In the younger Polish generation, I see a genuine interest in the German past of western Poland.

You mentioned that as you are more interested in your predecessors, your daughter is more concerned with national memory, e.g. understanding Holocaust. Why do you think that is? 

I'm not sure, but I guess this chapter of our family history is closed for my children; they see Poland as a modern country where they love to travel. But the horror of the Holocaust will probably occupy the memory of many generations to come. 

Your book is, in part, about choosing not to remember. What effect does this kind of behaviour have on the children of those who decided not to dwell in the past?

I don't know whether my father actually chose not to remember; it was a strategy of a nine-year-old child to survive. But the fact that our parents and grandparents preferred not to remember left a lot of mental and emotional load of understanding and memory for my generation.

Your book is a lot of things: a travelogue, a history book with parts of autobiography etc. In your opinion, which part/genre is the most important? 

The mixture is not a coincidence. It was important to me not to write just another family memory but to bring the story into the present time and link the fate of my family to that of many families in Poland and Central and Eastern Europe. I wanted to describe what the memory of World War II means today in this part of the world.

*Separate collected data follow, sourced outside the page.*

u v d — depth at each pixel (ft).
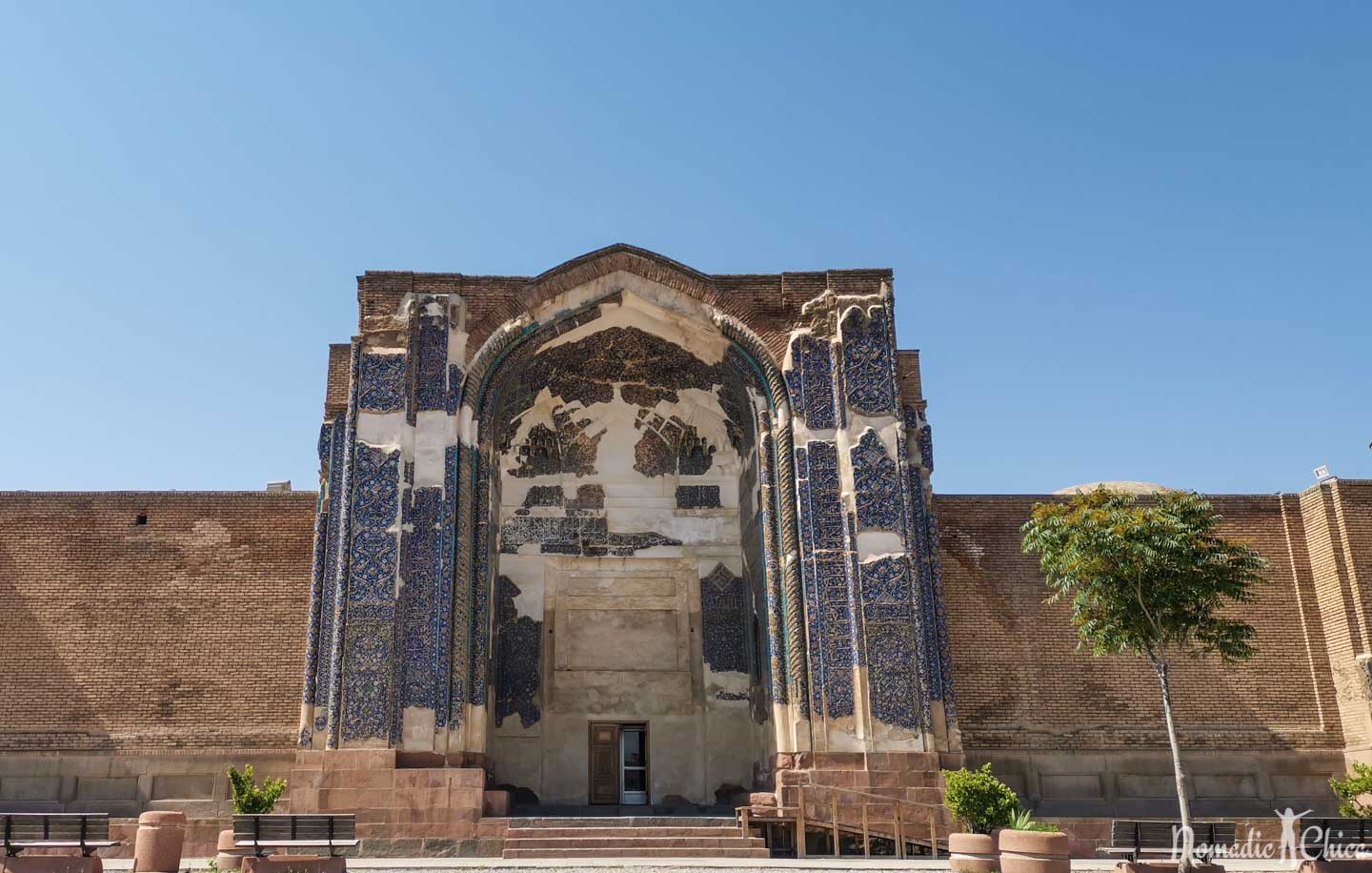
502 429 72.74
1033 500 73.92
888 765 59.93
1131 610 50.72
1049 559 53.26
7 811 63.98
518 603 71.87
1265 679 70.49
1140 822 43.34
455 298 67.10
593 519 74.02
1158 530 50.31
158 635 68.18
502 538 72.90
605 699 70.90
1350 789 62.64
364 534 61.77
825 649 62.18
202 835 55.83
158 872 40.86
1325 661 70.85
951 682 62.75
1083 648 70.69
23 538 69.67
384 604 60.59
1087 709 69.36
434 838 56.08
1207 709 69.62
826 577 63.36
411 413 64.28
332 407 66.23
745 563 72.90
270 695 67.26
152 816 41.60
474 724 61.72
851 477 64.75
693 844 55.31
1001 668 70.08
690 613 72.90
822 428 66.18
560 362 72.18
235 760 65.62
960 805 53.88
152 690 67.05
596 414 75.92
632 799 69.36
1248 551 51.96
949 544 72.64
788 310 68.85
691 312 68.64
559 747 69.77
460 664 61.21
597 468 75.31
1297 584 72.49
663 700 71.10
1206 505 52.19
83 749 65.46
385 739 58.44
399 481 62.69
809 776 59.57
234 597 69.21
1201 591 49.60
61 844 39.83
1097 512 51.16
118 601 68.74
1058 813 67.00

How was your book received in Germany? Did it lead to some difficult conversations? 

The book was a great success in Germany, more than I could ever have imagined. I received dozens, if not hundreds, of letters and emails, many of them long and emotional; people come to me crying at my lectures. I never thought this topic was so virulent and emotional that there was still such a longing to speak about the past. Many tell me that they feel like I have actually told their story.

Are you open to publishing your book in Poland? 

It was my wish and, indeed, dream that my book would be translated into Polish, and I am very happy that it will be published in Poland at Wydawnictwo KARTA this autumn. I really hope to get more deeply into discussions with people from Poland.